§ **REQUIREMENT A**
Please answer these questions about the parallel tuplesort review message:
(i) What new name is proposed for BufFileViewAppend?
(ii) In miscadmin.h, which variable should the prototype for the new GUC be placed next to?
(iii) What should need_register_snapshot be renamed to?
§ **REQUIREMENT B**
Carry on the parallel tuplesort review message, starting right after its final sentence.

§ **PAGE EXCERPT**
Re: [HACKERS] Parallel tuplesort (for parallel B-Tree index creation)

Robert Haas Fri, 12 Jan 2018 10:29:27 -0800

On Thu, Jan 11, 2018 at 8:58 PM, Peter Geoghegan <p...@bowt.ie> wrote:
> I've caught up with you again. I just need to take a look at what I
> came up with with fresh eyes, and maybe do some more testing.


More comments:

BufFileView() looks fairly pointless.  It basically creates a copy of
the input and, in so doing, destroys the input, which is a lot like
returning the input parameter except that it uses more cycles.  It
does do a few things.  First, it zeroes the offsets array instead of
copying the offsets.  But as used, those offsets would have been 0
anyway.  Second, it sets the fileset parameter to NULL.   But that
doesn't actually seem to be important for anything: the fileset is
only used when creating new files, and the BufFile must already be
marked read-only, so we won't be doing that.  It seems like this
function can just be entirely removed and replaced by Assert()-ing
some things about the target in BufFileViewAppend, which I would just
rename to BufFileAppend.

In miscadmin.h, I'd put the prototype for the new GUC next to
max_worker_processes, not maintenance_work_mem.

The ereport() in index_build will, I think, confuse people when it
says that there are 0 parallel workers.  I suggest splitting this into
two cases: if (indexInfo->ii_ParallelWorkers == 0) ereport(...
"building index \"%s\" on table \"%s\" serially" ...) else ereport(...
"building index \"%s\" on table \"%s\" in parallel with request for %d
parallel workers" ...).  Might even need three cases to handle
parallel_leader_participation without needing to assemble the message,
unless we drop parallel_leader_participation support.

The logic in IndexBuildHeapRangeScan() around need_register_snapshot
and OldestXmin seems convoluted and not very well-edited to me.  For
example, need_register_snapshot is set to false in a block that is
only entered when it's already false, and the comment that follows is
supposed to be associated with GetOldestXmin() and makes no sense
here.  I suggest that you go back to the original code organization
and then just insert an additional case for a caller-supplied scan, so
that the overall flow looks like this:

if (scan != NULL)
{
   ...
}
else if (IsBootstrapProcessingMode() || indexInfo->ii_Concurrent)
{
   ...
}
else
{
   ...
}

Along with that, I'd change the name of need_register_snapshot to
need_unregister_snapshot (it's doing both jobs right now) and
initialize it to false.  If you enter the second of the above blocks
then change it to true just after snapshot =
RegisterSnapshot(GetTransactionSnapshot()).  Then adjust the comment
that begins "Prepare for scan of the base relation." by inserting an
additional sentence just after that one: "If the caller has supplied a
scan, just use it.  Otherwise, in a normal index build..." and the
rest as it is currently.

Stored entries
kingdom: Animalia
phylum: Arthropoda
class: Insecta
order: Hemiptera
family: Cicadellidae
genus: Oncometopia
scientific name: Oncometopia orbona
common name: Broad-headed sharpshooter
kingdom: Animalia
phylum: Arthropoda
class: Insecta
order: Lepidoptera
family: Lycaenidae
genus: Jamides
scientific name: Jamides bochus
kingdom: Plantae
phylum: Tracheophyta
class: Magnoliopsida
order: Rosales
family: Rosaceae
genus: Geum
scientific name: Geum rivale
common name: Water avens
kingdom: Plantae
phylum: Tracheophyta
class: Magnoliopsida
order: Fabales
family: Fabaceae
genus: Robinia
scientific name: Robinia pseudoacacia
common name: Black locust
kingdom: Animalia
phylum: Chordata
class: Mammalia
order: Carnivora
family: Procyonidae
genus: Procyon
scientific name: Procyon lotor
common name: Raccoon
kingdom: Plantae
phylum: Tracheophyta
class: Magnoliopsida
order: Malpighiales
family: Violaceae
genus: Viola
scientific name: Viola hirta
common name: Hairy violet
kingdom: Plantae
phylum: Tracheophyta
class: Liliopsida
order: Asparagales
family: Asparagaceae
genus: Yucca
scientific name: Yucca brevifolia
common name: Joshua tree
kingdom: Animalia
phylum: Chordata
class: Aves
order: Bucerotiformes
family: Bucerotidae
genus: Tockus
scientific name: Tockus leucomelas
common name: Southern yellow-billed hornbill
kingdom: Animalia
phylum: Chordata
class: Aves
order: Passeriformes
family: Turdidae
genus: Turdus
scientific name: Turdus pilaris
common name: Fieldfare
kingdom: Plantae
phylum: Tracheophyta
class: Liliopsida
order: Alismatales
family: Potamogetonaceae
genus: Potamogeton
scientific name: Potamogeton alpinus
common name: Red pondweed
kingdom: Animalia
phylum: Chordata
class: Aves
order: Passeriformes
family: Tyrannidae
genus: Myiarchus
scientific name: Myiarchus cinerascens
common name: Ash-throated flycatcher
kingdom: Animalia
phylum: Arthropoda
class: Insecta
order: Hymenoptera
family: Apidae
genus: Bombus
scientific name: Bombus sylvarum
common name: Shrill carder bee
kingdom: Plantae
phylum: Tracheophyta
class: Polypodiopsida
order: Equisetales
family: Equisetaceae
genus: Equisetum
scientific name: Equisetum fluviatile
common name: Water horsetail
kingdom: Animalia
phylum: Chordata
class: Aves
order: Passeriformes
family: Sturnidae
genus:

§ **TASK RESULT A**
(i) BufFileAppend
(ii) max_worker_processes
(iii) need_unregister_snapshot

§ **TASK RESULT B**
+ * This support code isn't reliable when called from within a parallel
+ * worker process due to the fact that our state isn't propagated.  This is
+ * why parallel index builds are disallowed on catalogs.  It is possible
+ * that we'll fail to catch an attempted use of a user index undergoing
+ * reindexing due the non-propagation of this state to workers, which is not
+ * ideal, but the problem is not particularly likely to go undetected due to
+ * our not doing better there.

I understand the first two sentences, but I have no idea what the
third one means, especially the part that says "not particularly
likely to go undetected due to our not doing better there".  It sounds
scary that something bad is only "not particularly likely to go
undetected"; don't we need to detect bad things reliably? But also,
you used the word "not" three times and also the prefix "un-", meaning
"not", once.  Four negations in 13 words! Perhaps I'm not entirely in
a position to cast aspersions on overly-complex phraseology -- the pot
calling the kettle black and all that -- but I bet that will be a lot
clearer if you reduce the number of negations to either 0 or 1.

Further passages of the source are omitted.